Given that the gut has a major role in immunity, a disordered immune response to COVID-19 infection, induced by resident microbes, may affect the recovery process too.

Researchers, therefore, wanted to find out if the makeup of the gut microbiome might be linked to long COVID, defined as at least one persistent symptom 4 weeks after clearance from the body.

They tracked changes in the gut microbiome of 106 patients with varying degrees of COVID-19 severity, treated at 3 different hospitals between February and August 2020, and in a comparison group of 68 people who didn’t have COVID-19, over the same period.

They did this by analyzing participants’ stool samples. Among the 106 patients with COVID-19, stool samples were collected on admission (68), and again after 1 month (64) and after 6 months (68). Stool samples were also collected from 11 patients 9 months later.

Researchers checked for the presence of the 30 most commonly reported long COVID symptoms 3 and 6 months after initial COVID-19 infection. Aerobic capacity and endurance, an indicator of long COVID, was also measured in a 6-minute distance walk test.

The average age of the patients with COVID-19 infection was 48; just over half were women. Most (81%) had mild to moderately severe infection; 25 were treated with antibiotics.

Long COVID was reported in 86 (81%) of these patients at 3 months and in 81 (76.5%) at 6 months. The most common symptoms at 6 months were fatigue (31%), poor memory (28%), hair loss (22%), anxiety (21%), and sleep disturbances (21%).

There were no significant differences in potentially influential factors, such as age, gender, the prevalence of underlying conditions, use of antibiotics or antiviral drugs, or COVID-19 severity between patients with and without long COVID, 6 months after initial infection.

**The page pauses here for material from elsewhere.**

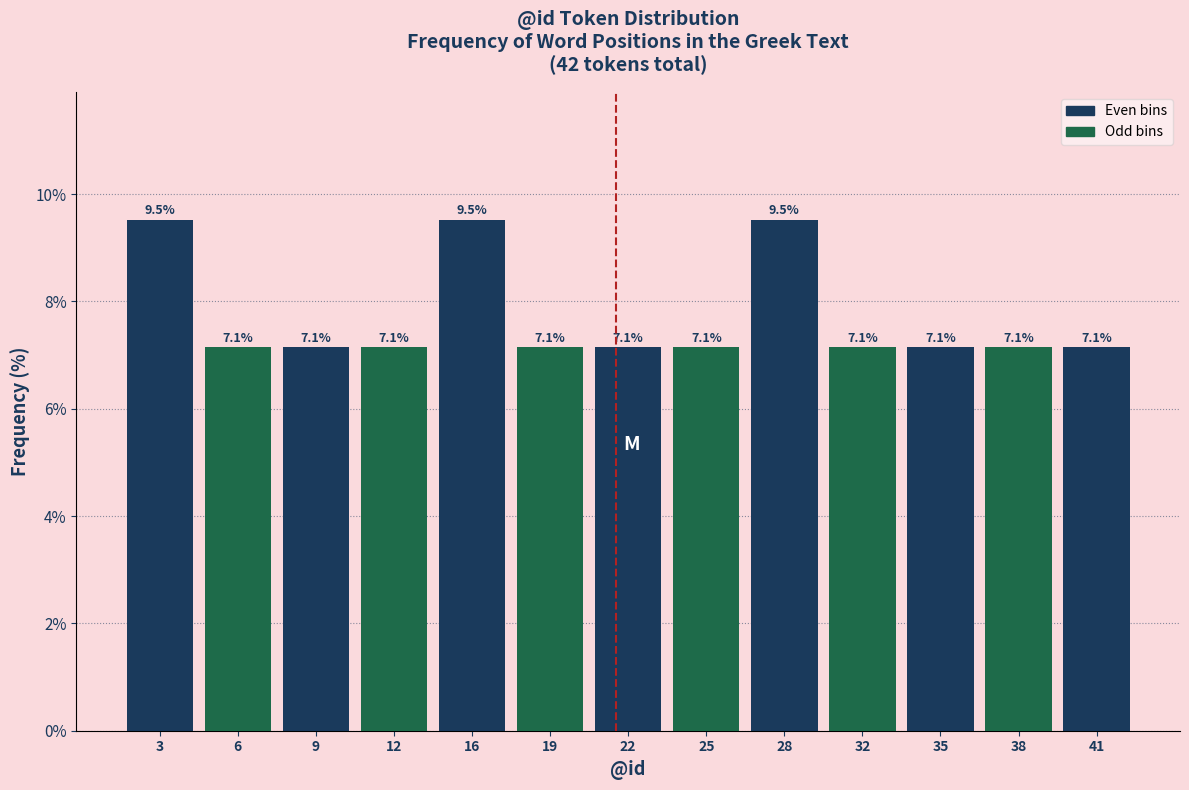

Reading left to right, extract all data points from this chart.

9.5	7.1	7.1	7.1	9.5	7.1	7.1	7.1	9.5	7.1	7.1	7.1	7.1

Among the 68 patients with COVID-19 whose stool samples were analyzed at 6 months, 50 had long COVID. While initial viral load wasn’t associated with long COVID, their gut microbiome differed from that of patients without long COVID and those who hadn’t had COVID-19 infection.

Among the bacteria species found in patients with long COVID, 28 were reduced and 14 were enriched both at hospital admission and 3 and 6 months after hospital discharge.

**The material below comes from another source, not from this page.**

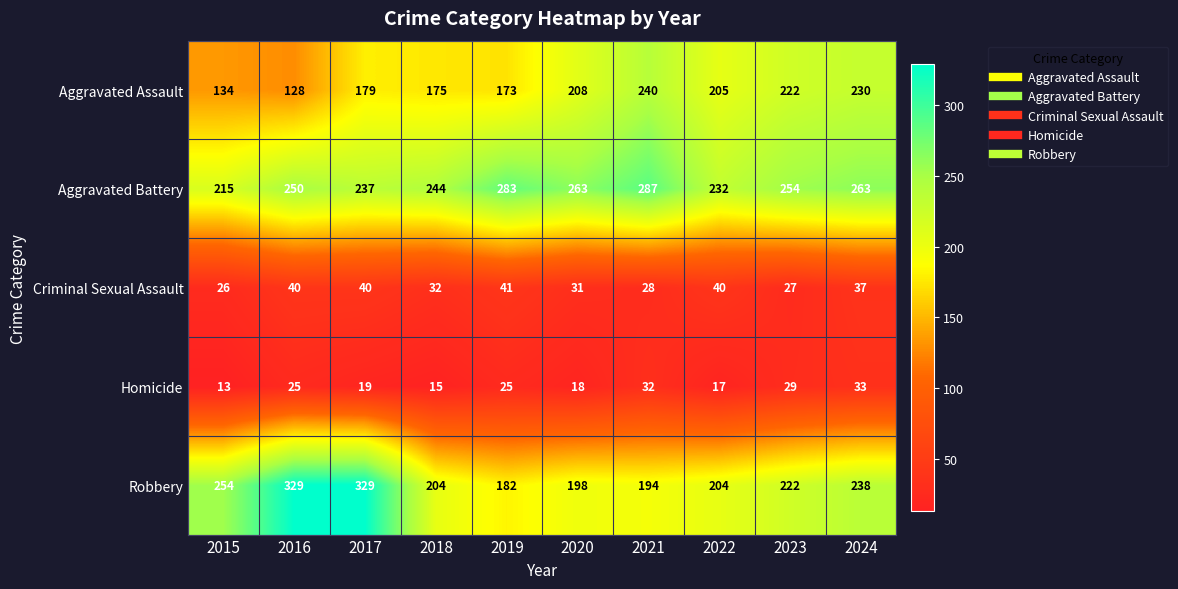

What is the difference between the highest and lowest values at 2019?

258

On the other hand, the gut microbiome of those who didn’t develop long COVID showed only 25 changes in bacteria species at hospital admission, and this recovered completely after 6 months.

Eighty-one bacterial species were associated with different categories of long COVID and many species were associated with more than two categories of persistent symptoms.

Similarly, several ‘unfriendly’ bacteria species were associated with poorer performance on the 6-minute walk test among those with long COVID.

This is an observational study, and as such can’t establish cause. And only a small number of participants were included in the study. But the findings echo those of other research, implicating a disordered gut microbiome in a range of long-term conditions.

Considering the millions of people infected during the ongoing pandemic, the study findings are a strong impetus for consideration of microbiota modulation to facilitate timely recovery and reduce the burden of post-acute COVID-19 syndrome.